Padre Ubu attraversa l’intera scala sociale: è Re di Polonia, ma assassino, schiavo, vigliacco, cornuto. Così si conforma la mitologia di Ubu, l’epica cavalleresca di un combattente laido il quale raggiungendo il potere non può che abusarne.

L’ignobile doppio

Ubu Roi Alfred Jarry
Una marionetta raffigurante Padre Ubu durante una performance a Stoccolma nel 1964.

È l’eccesso costante, il mai sazio: in lui ogni gesto supera il vivere civile, lo precede. Ubu è l’avanguardia della civiltà, finanche del buongusto. Quando l’opera fu finalmente messa in scena, venne accolta da fischi e rimostranze della platea: il pubblico, in quel burattino che soccombeva alla sua stessa ambizione aveva ritrovato non solo un <<ignobile doppio>>, come pure ebbe a scrivere lo stesso Jarry in un articolo redatto per “La revue blanche” il primo gennaio 1987, ma pure il proprio più prossimo avvenire.

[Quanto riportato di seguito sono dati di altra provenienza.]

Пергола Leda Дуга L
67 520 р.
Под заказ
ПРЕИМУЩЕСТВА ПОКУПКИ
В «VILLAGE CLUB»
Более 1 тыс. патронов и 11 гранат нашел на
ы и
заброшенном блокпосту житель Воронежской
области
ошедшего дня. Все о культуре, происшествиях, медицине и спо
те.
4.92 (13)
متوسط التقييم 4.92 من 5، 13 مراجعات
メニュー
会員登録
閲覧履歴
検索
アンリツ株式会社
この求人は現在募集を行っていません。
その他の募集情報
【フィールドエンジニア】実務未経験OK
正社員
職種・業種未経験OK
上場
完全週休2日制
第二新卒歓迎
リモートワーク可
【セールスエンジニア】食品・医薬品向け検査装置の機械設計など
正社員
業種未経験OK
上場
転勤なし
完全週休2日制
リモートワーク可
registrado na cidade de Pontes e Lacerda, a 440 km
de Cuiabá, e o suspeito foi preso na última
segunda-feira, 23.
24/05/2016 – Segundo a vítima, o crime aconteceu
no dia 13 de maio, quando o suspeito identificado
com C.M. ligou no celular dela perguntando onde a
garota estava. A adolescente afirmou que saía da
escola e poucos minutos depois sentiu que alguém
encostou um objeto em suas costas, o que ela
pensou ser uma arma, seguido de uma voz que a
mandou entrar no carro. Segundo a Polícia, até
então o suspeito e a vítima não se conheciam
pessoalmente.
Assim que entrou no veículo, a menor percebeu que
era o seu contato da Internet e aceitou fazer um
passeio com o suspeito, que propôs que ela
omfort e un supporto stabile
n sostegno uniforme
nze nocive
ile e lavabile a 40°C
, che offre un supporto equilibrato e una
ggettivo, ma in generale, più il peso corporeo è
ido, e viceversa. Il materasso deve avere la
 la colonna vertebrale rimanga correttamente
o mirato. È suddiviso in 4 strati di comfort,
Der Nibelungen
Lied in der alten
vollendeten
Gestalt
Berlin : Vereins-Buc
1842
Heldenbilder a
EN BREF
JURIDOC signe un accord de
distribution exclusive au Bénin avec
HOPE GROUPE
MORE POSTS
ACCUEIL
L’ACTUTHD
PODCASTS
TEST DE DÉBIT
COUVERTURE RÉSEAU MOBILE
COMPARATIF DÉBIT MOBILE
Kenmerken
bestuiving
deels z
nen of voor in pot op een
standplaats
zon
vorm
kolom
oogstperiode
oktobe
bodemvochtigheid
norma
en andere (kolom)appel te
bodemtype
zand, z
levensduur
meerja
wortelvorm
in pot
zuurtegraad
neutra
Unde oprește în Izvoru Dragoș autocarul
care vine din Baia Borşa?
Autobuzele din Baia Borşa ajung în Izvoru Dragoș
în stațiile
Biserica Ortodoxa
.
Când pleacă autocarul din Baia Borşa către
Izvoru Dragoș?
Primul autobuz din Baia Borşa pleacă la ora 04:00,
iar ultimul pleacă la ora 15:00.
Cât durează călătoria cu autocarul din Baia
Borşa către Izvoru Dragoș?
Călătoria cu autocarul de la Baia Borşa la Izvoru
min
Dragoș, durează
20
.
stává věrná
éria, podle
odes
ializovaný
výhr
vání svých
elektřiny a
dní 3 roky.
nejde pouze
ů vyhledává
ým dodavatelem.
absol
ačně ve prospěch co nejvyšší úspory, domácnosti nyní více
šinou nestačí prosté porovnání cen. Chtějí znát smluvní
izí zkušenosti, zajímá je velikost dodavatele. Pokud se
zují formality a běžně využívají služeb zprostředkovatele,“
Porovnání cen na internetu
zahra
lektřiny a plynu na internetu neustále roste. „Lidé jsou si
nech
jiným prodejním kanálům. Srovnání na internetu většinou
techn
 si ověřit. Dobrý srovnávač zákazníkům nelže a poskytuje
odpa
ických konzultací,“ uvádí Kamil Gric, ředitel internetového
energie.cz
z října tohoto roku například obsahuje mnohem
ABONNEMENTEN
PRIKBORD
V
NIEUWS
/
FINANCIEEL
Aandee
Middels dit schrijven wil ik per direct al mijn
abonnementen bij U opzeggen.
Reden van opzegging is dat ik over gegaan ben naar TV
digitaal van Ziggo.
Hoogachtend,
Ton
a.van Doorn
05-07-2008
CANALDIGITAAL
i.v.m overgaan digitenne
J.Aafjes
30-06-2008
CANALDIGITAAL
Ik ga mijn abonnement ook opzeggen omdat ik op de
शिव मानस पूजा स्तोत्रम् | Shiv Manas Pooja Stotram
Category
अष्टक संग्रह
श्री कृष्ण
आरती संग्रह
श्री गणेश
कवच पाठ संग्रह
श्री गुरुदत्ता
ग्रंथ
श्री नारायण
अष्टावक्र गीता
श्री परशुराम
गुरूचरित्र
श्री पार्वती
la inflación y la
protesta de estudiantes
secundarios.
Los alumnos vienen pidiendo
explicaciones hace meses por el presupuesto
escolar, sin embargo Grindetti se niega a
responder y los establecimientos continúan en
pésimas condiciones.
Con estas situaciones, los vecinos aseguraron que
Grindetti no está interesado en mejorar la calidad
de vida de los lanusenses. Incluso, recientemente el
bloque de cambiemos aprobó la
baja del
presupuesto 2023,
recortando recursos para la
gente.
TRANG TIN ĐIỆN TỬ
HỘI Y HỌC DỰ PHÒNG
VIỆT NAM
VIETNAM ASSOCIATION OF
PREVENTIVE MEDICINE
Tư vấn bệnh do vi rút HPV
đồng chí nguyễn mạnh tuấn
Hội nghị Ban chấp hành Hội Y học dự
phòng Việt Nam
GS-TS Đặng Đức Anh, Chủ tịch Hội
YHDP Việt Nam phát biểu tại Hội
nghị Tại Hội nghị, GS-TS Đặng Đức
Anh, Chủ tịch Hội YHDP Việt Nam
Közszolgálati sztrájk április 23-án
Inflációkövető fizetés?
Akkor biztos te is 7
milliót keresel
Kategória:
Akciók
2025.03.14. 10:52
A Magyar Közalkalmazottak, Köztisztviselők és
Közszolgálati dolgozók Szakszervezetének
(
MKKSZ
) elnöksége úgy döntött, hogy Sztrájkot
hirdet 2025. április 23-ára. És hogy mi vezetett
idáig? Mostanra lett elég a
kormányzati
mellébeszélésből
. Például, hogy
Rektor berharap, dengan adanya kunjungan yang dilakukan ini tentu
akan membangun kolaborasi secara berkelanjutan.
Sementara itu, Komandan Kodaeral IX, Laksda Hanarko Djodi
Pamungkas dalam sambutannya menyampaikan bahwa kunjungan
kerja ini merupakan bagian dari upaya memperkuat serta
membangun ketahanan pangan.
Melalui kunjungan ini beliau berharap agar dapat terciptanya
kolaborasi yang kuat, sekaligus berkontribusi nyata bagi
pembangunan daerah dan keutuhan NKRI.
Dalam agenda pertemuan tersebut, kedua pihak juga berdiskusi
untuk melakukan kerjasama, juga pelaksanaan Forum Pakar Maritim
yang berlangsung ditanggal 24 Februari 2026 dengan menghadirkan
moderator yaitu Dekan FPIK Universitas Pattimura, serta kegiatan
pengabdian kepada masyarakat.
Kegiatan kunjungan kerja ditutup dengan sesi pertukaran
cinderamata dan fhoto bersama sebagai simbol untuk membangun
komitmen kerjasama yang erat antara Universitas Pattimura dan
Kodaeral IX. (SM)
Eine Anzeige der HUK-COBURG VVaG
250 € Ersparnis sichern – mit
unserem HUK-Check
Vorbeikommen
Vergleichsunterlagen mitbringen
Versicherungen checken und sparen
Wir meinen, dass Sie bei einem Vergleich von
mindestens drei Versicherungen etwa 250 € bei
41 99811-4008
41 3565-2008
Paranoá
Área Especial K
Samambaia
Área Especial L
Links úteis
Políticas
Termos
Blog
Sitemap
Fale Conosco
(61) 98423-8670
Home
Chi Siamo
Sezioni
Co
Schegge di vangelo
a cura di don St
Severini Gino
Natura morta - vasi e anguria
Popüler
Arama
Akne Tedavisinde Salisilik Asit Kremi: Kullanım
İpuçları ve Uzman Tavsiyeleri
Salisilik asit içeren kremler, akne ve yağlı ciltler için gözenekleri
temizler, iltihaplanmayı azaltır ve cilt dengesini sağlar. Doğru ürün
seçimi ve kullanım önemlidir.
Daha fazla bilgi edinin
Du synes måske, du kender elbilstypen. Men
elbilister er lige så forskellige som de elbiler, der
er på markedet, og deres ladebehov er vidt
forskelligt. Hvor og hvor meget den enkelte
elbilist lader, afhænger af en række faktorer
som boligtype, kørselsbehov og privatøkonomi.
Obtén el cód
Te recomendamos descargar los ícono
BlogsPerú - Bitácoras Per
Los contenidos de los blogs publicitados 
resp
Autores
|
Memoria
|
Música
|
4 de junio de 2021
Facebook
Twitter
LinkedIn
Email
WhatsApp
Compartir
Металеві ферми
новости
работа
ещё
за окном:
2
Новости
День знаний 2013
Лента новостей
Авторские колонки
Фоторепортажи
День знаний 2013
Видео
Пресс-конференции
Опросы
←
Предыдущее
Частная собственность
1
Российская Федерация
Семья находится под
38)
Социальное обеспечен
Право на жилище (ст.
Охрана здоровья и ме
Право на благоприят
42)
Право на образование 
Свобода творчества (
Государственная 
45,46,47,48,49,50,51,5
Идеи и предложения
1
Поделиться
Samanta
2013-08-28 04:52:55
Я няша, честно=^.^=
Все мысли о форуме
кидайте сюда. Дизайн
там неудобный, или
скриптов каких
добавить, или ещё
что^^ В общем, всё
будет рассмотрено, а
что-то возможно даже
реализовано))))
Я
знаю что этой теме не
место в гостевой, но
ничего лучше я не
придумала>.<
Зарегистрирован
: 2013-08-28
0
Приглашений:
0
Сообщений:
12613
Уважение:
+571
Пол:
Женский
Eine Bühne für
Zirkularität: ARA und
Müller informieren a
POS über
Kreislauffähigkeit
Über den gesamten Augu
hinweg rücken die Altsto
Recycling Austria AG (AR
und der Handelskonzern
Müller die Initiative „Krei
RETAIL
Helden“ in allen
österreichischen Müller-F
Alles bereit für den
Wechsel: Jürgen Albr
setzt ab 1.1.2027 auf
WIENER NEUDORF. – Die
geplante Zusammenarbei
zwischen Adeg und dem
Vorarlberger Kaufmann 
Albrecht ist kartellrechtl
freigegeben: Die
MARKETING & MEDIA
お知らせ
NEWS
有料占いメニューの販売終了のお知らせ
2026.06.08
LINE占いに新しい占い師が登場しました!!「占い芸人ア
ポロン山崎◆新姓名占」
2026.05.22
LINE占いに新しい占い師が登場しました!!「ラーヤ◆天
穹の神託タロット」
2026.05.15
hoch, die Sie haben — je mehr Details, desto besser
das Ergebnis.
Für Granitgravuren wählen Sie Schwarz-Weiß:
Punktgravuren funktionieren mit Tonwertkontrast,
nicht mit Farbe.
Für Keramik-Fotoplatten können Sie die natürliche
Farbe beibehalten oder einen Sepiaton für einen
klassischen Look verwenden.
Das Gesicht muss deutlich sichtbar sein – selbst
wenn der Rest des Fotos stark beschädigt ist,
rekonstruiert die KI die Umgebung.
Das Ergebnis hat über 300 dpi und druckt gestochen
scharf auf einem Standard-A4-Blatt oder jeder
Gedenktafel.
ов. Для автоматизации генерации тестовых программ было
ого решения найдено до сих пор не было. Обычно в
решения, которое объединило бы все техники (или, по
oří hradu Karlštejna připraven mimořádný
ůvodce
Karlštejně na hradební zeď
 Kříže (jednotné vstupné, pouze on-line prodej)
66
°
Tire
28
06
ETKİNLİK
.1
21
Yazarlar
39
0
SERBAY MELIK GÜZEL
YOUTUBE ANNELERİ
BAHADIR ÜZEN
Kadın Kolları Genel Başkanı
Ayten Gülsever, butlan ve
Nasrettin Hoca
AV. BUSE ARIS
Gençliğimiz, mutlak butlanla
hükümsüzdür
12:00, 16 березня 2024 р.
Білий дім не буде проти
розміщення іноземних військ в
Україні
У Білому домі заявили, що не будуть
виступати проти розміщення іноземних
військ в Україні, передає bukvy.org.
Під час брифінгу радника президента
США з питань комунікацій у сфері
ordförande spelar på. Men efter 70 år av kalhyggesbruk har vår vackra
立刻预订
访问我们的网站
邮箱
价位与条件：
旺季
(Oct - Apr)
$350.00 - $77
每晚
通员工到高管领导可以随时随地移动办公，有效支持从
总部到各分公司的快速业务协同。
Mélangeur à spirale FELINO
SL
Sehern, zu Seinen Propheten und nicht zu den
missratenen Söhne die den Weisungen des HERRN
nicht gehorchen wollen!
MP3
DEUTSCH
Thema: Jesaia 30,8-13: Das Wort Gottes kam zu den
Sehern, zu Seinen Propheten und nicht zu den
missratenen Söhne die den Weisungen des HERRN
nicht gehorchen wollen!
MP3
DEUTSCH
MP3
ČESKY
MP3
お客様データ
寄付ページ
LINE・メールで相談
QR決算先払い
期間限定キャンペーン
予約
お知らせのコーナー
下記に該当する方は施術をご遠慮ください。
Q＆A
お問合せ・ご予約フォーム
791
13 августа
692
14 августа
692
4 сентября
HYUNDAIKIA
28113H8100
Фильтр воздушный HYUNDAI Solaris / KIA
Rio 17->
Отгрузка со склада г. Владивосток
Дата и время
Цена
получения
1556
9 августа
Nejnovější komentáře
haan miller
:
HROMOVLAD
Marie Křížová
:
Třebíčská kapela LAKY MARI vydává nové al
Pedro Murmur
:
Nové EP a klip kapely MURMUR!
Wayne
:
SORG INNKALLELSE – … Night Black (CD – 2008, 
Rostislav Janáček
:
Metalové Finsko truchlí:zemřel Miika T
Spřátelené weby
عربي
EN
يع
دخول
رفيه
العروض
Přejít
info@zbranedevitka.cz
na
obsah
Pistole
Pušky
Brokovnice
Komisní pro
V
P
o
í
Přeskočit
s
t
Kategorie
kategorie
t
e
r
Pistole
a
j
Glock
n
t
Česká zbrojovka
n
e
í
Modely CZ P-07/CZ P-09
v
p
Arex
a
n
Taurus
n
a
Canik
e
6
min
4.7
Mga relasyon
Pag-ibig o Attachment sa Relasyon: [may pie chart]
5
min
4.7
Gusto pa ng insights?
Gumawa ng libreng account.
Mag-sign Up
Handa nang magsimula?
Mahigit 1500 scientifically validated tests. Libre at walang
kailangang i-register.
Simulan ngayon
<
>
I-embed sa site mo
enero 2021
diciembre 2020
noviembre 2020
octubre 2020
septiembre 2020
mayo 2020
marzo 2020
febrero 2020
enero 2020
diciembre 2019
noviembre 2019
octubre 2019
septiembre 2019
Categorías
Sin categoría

Ubu non è soltanto l’avanguardia, ma pure la divinazione della civiltà. Di notevole interesse che fuori da Ubu quale eccesso di mondanità, la produzione inconscia di una vita interiore sia relegata alla clausura. Ubu non ascolta la voce della coscienza, bensì quella del gorgogliare incessante dei propri nervi. È forse per tale ragione così maestoso? Leviatano della mediocrità e delle ambizioni ridicole, satira infiltrata nel mondo attraverso le spiraglio della drammaturgia. Oltre l’assurdo, la realtà. Ubuesca.

Antonio Iannone

[1] Sull’utilizzo dell’apostrofo quale primo grafèma del termine Patafisica, cfr. R. Asnicar, Della ‘Patafisica. Diverticoli sulla Scienza delle Scienze, Editrice La Mandragora, Imola 2013, p. 8, per cui <<l’apostrofo davanti alla paola indica una ‘Patafisica cosciente, l’assenza dell’apostrofo indica una patafisica incosciente>>.
[2] Naturale che per ventraglia s’intenda la grossa pancia di Padre Ubu. Con giduglia si indica invece la spirale di cui è adorna.

Bibliografia
R. Asnicar, Della ‘Patafisica. Diverticoli sulla Scienza delle Scienze, Editrice La Mandragora, Imola 2013.
M. Foucault, Gli anormali. Corso al Collège de France (1974-1975), a c. di V. Marchetti – A. Salomoni, Giangiacomo Feltrinelli Editore, Milano 2000.
A. Jarry, Ubu roi, Ubu cornuto, Ubu incatenato, Ubu sulla Collina, trad. di C. Rugafiori – B. Candian, Adelphi, Milano 1977.
A. Jarry, Gesta e opinioni del dottor Faustroll, patafisico, a c. di C. Rugafiori, Adelphi, Milano 1984.